■ Collected data
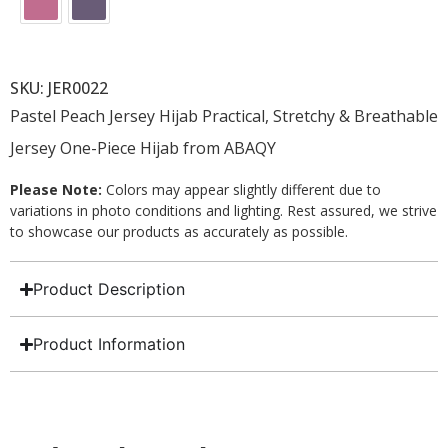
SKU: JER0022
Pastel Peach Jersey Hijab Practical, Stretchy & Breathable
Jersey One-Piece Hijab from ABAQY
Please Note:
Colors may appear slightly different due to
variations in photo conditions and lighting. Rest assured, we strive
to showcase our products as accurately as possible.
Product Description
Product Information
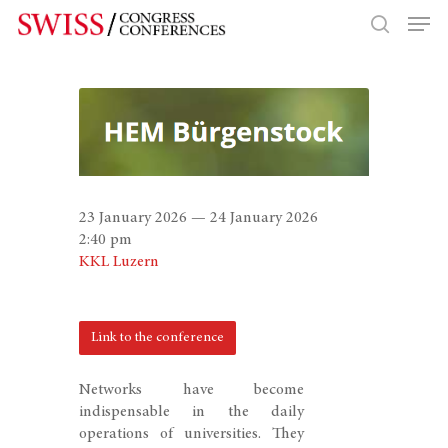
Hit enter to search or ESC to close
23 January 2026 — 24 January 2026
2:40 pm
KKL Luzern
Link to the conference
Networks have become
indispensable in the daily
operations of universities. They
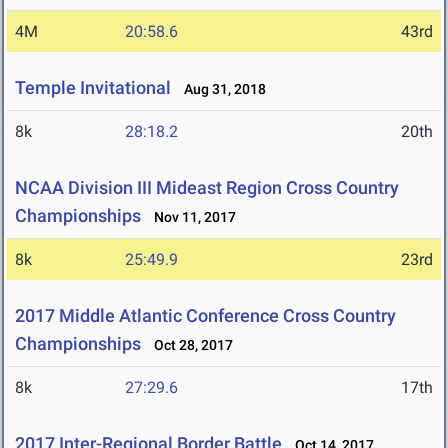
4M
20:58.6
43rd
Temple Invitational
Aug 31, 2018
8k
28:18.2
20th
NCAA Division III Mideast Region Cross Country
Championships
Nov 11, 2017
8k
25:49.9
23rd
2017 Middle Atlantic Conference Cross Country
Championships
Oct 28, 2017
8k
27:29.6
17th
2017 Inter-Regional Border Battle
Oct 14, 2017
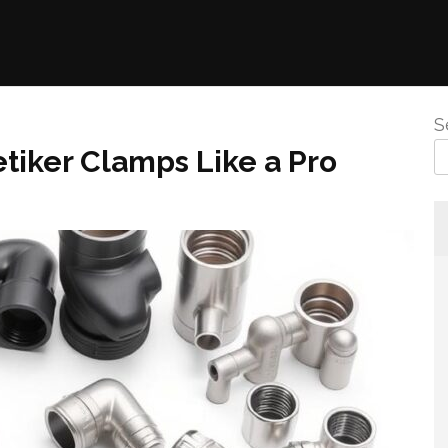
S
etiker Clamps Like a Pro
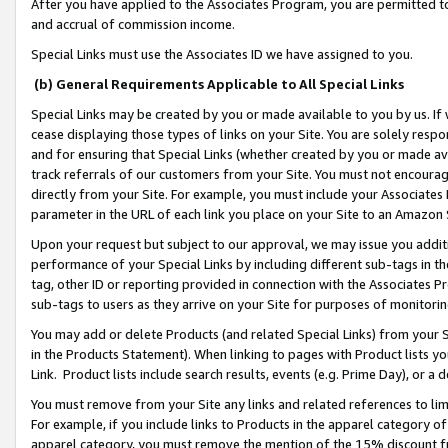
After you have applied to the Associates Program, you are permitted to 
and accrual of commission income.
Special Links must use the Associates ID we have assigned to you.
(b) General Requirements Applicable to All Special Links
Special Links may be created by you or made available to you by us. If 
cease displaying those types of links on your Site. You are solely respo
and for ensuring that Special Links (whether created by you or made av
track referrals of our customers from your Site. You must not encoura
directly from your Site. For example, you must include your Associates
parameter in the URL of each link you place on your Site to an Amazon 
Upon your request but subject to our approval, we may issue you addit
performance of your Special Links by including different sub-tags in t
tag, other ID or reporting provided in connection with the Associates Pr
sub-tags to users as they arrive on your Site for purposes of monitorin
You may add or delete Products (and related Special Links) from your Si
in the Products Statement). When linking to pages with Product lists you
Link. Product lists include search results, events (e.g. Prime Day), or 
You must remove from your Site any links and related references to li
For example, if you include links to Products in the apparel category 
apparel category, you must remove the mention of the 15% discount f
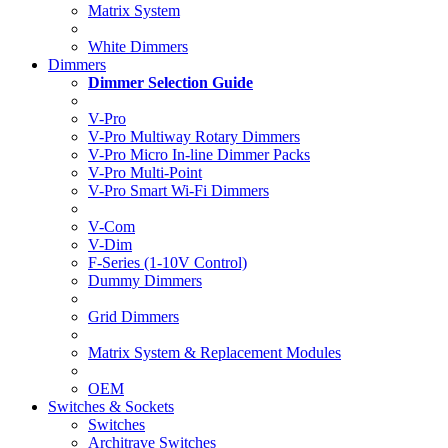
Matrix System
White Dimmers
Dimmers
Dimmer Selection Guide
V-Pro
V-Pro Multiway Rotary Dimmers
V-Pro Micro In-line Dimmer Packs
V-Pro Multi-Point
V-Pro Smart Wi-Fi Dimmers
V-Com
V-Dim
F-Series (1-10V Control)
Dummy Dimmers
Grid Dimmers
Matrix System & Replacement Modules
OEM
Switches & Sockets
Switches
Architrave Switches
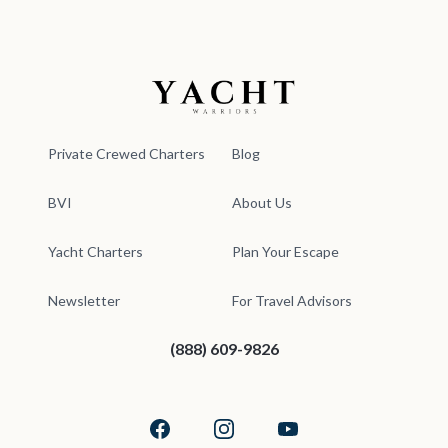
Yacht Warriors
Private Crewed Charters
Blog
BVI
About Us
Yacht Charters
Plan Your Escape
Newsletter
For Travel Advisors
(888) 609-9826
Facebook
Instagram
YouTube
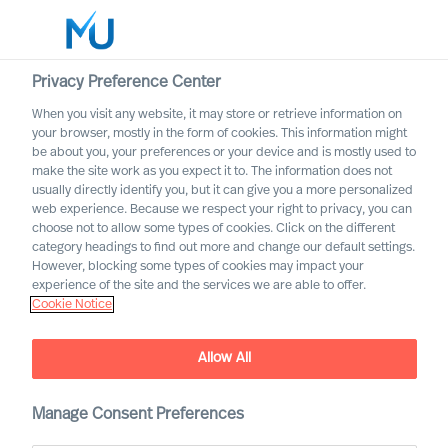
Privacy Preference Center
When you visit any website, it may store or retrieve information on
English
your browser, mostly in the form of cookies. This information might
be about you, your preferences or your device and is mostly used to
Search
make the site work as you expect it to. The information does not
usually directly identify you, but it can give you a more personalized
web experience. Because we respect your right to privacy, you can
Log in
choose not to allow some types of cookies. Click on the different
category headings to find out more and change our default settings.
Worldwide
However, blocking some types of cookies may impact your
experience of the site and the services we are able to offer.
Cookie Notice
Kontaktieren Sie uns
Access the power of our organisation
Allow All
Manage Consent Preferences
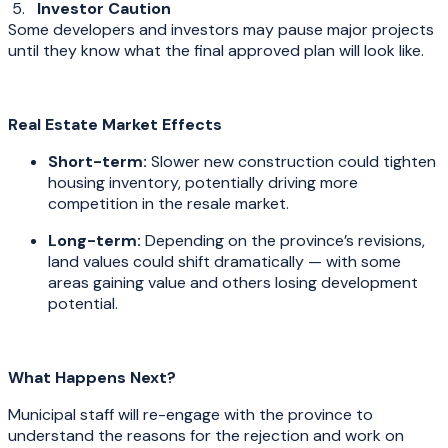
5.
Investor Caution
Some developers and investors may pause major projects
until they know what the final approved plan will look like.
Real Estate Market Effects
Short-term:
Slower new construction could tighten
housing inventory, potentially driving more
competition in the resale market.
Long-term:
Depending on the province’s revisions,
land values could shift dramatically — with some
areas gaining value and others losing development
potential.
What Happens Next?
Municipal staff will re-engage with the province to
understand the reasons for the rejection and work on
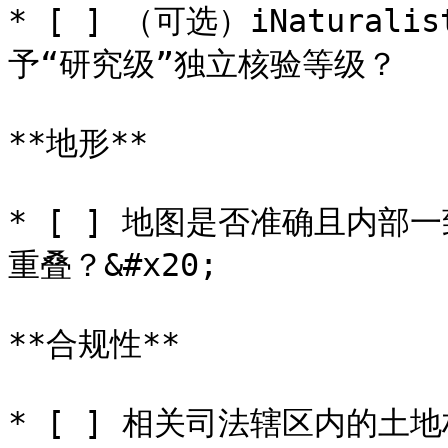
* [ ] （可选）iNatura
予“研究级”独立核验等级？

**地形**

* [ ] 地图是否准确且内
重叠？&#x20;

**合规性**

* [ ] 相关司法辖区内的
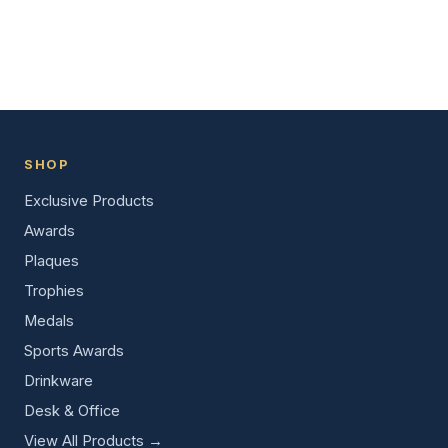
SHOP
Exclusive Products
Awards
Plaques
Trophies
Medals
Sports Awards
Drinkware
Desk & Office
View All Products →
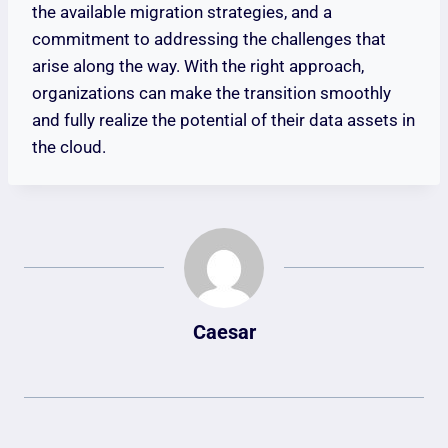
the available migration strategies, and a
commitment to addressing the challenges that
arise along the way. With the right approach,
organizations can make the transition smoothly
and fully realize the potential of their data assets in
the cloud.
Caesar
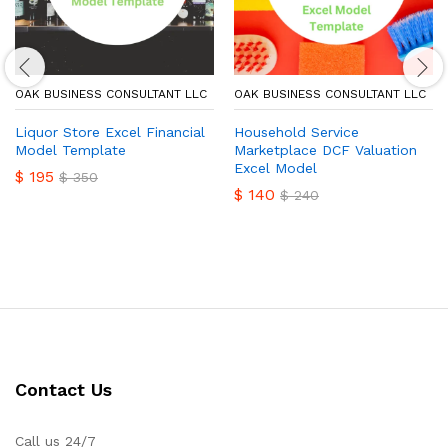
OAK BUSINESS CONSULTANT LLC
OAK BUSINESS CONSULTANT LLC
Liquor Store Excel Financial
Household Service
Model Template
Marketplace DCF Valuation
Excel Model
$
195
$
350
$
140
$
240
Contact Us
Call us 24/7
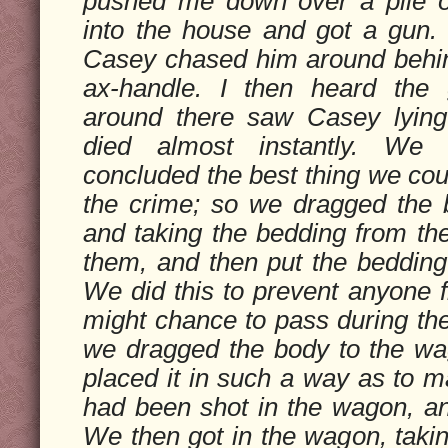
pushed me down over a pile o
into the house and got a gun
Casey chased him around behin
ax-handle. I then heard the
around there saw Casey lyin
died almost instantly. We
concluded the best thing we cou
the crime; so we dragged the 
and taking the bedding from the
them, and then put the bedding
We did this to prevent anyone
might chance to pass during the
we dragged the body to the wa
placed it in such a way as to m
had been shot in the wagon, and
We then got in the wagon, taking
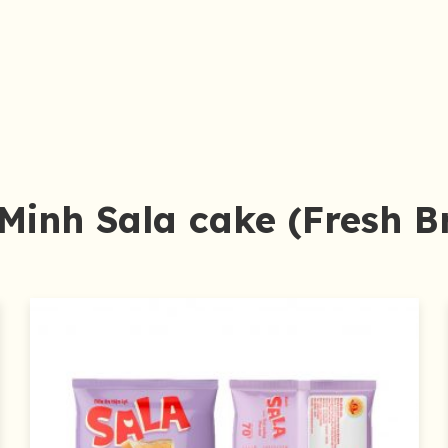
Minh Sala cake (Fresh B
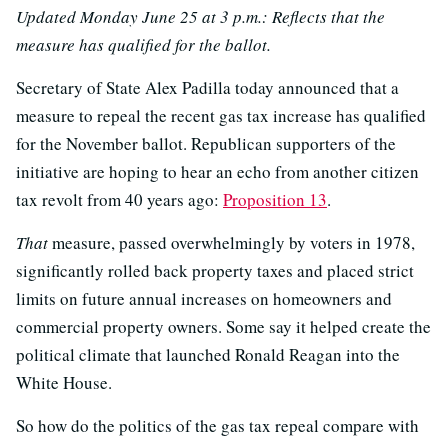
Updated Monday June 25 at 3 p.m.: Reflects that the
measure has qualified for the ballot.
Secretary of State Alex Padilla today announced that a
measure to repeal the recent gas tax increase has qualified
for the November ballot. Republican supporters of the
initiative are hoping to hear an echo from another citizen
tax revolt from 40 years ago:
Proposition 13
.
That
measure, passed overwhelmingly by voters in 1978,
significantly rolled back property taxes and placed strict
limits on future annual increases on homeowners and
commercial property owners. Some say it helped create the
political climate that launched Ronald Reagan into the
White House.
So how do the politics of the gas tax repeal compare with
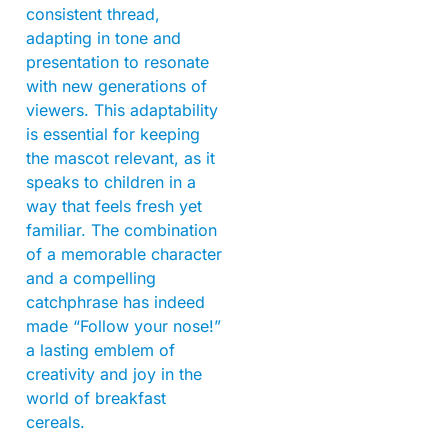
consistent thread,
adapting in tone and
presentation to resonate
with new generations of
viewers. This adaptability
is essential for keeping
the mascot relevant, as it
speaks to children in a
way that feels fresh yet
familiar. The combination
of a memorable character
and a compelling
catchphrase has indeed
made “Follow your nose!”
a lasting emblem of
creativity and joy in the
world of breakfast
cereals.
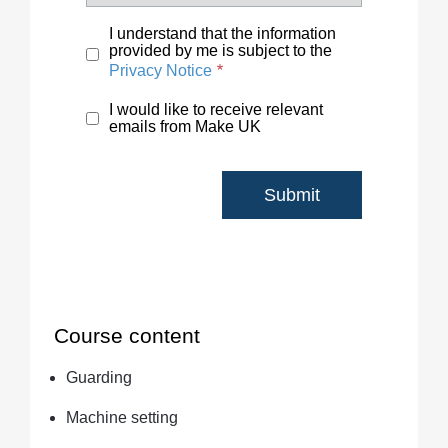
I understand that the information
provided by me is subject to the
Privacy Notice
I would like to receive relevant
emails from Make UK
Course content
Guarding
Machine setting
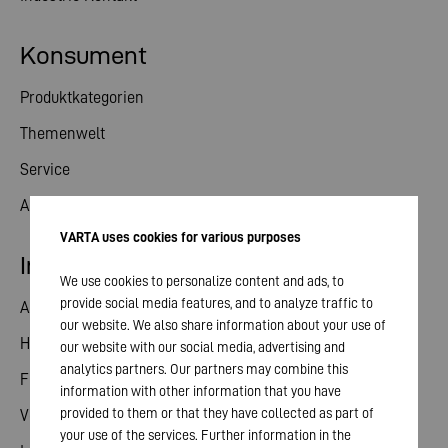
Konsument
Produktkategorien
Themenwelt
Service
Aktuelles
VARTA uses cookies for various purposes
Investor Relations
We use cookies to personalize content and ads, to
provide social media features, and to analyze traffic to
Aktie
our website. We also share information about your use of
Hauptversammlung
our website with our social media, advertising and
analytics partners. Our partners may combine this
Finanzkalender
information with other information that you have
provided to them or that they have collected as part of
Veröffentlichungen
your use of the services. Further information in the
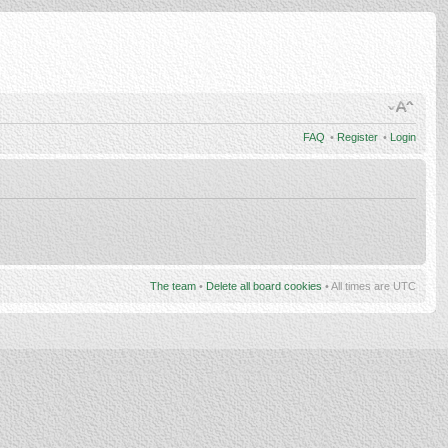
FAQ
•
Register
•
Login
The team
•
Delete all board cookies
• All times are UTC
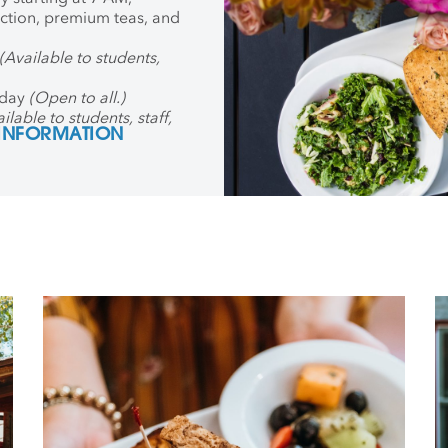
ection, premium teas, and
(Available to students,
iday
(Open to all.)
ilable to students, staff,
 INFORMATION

■ WHAT TO PRODUCE
Rewrite every line of the listing, putting "Referral Links" wherever "Special Links" appears and leaving everything else unchanged. Omit the pictures.

■ EXERCISE RESPONSE
SKU: JER0022
Pastel Peach Jersey Hijab Practical, Stretchy & Breathable
Jersey One-Piece Hijab from ABAQY
Please Note:
Colors may appear slightly different due to
variations in photo conditions and lighting. Rest assured, we strive
to showcase our products as accurately as possible.
Product Description
Product Information
Hit enter to search or ESC to close
23 January 2026 — 24 January 2026
2:40 pm
KKL Luzern
Link to the conference
Networks have become
indispensable in the daily
operations of universities. They
4M
20:58.6
43rd
Temple Invitational
Aug 31, 2018
8k
28:18.2
20th
NCAA Division III Mideast Region Cross Country
Championships
Nov 11, 2017
8k
25:49.9
23rd
2017 Middle Atlantic Conference Cross Country
Championships
Oct 28, 2017
8k
27:29.6
17th
2017 Inter-Regional Border Battle
Oct 14, 2017
S
etiker Clamps Like a Pro
After you have applied to the Associates Program, you are permitted to 
and accrual of commission income.
Referral Links must use the Associates ID we have assigned to you.
(b) General Requirements Applicable to All Referral Links
Referral Links may be created by you or made available to you by us. If 
cease displaying those types of links on your Site. You are solely respo
and for ensuring that Referral Links (whether created by you or made av
track referrals of our customers from your Site. You must not encoura
directly from your Site. For example, you must include your Associates
parameter in the URL of each link you place on your Site to an Amazon 
Upon your request but subject to our approval, we may issue you addit
performance of your Referral Links by including different sub-tags in t
tag, other ID or reporting provided in connection with the Associates Pr
sub-tags to users as they arrive on your Site for purposes of monitorin
You may add or delete Products (and related Referral Links) from your Si
in the Products Statement). When linking to pages with Product lists you
Link. Product lists include search results, events (e.g. Prime Day), or 
You must remove from your Site any links and related references to li
For example, if you include links to Products in the apparel category 
apparel category, you must remove the mention of the 15% discount f
Matrix System
White Dimmers
Dimmers
Dimmer Selection Guide
V-Pro
V-Pro Multiway Rotary Dimmers
V-Pro Micro In-line Dimmer Packs
V-Pro Multi-Point
V-Pro Smart Wi-Fi Dimmers
V-Com
V-Dim
F-Series (1-10V Control)
Dummy Dimmers
Grid Dimmers
Matrix System & Replacement Modules
OEM
Switches & Sockets
Switches
Architrave Switches
Yacht Warriors
Private Crewed Charters
Blog
BVI
About Us
Yacht Charters
Plan Your Escape
Newsletter
For Travel Advisors
(888) 609-9826
Facebook
Instagram
YouTube
Privacy Preference Center
When you visit any website, it may store or retrieve information on
English
your browser, mostly in the form of cookies. This information might
be about you, your preferences or your device and is mostly used to
Search
make the site work as you expect it to. The information does not
usually directly identify you, but it can give you a more personalized
web experience. Because we respect your right to privacy, you can
Log in
choose not to allow some types of cookies. Click on the different
category headings to find out more and change our default settings.
Worldwide
However, blocking some types of cookies may impact your
experience of the site and the services we are able to offer.
Cookie Notice
Kontaktieren Sie uns
Access the power of our organisation
Allow All
Manage Consent Preferences
5.
Investor Caution
Some developers and investors may pause major projects
until they know what the final approved plan will look like.
Real Estate Market Effects
Short-term:
Slower new construction could tighten
housing inventory, potentially driving more
competition in the resale market.
Long-term:
Depending on the province’s revisions,
land values could shift dramatically — with some
areas gaining value and others losing development
potential.
What Happens Next?
Municipal staff will re-engage with the province to
understand the reasons for the rejection and work on
* [ ] （可选）iNatura
予“研究级”独立核验等级？

**地形**

* [ ] 地图是否准确且内
重叠？&#x20;

**合规性**

* [ ] 相关司法辖区内的
SHOP
Exclusive Products
Awards
Plaques
Trophies
Medals
Sports Awards
Drinkware
Desk & Office
View All Products →
the available migration strategies, and a
commitment to addressing the challenges that
arise along the way. With the right approach,
organizations can make the transition smoothly
and fully realize the potential of their data assets in
the cloud.
Caesar
OAK BUSINESS CONSULTANT LLC
OAK BUSINESS CONSULTANT LLC
Liquor Store Excel Financial
Household Service
Model Template
Marketplace DCF Valuation
Excel Model
$
195
$
350
$
140
$
240
Contact Us
Call us 24/7
pushed me down over a pile o
into the house and got a gun
Casey chased him around behin
ax-handle. I then heard the
around there saw Casey lyin
died almost instantly. We
concluded the best thing we cou
the crime; so we dragged the 
and taking the bedding from the
them, and then put the bedding
We did this to prevent anyone
might chance to pass during the
we dragged the body to the wa
placed it in such a way as to m
had been shot in the wagon, and
We then got in the wagon, taking
Minh Sala cake (Fresh B
Updated Monday June 25 at 3 p.m.: Reflects that the
measure has qualified for the ballot.
Secretary of State Alex Padilla today announced that a
measure to repeal the recent gas tax increase has qualified
for the November ballot. Republican supporters of the
initiative are hoping to hear an echo from another citizen
tax revolt from 40 years ago:
Proposition 13
.
That
measure, passed overwhelmingly by voters in 1978,
significantly rolled back property taxes and placed strict
limits on future annual increases on homeowners and
commercial property owners. Some say it helped create the
political climate that launched Ronald Reagan into the
White House.
So how do the politics of the gas tax repeal compare with
consistent thread,
adapting in tone and
presentation to resonate
with new generations of
viewers. This adaptability
is essential for keeping
the mascot relevant, as it
speaks to children in a
way that feels fresh yet
familiar. The combination
of a memorable character
and a compelling
catchphrase has indeed
made “Follow your nose!”
a lasting emblem of
creativity and joy in the
world of breakfast
cereals.
I understand that the information
provided by me is subject to the
Privacy Notice
I would like to receive relevant
emails from Make UK
Course content
Guarding
Machine setting
Konsument
Produktkategorien
Themenwelt
Service
Aktuelles
VARTA uses cookies for various purposes
Investor Relations
We use cookies to personalize content and ads, to
provide social media features, and to analyze traffic to
Aktie
our website. We also share information about your use of
Hauptversammlung
our website with our social media, advertising and
analytics partners. Our partners may combine this
Finanzkalender
information with other information that you have
provided to them or that they have collected as part of
Veröffentlichungen
your use of the services. Further information in the
FAQ
•
Register
•
Login
The team
•
Delete all board cookies
• All times are UTC
ection, premium teas, and
(Available to students,
iday
(Open to all.)
ilable to students, staff,
 INFORMATION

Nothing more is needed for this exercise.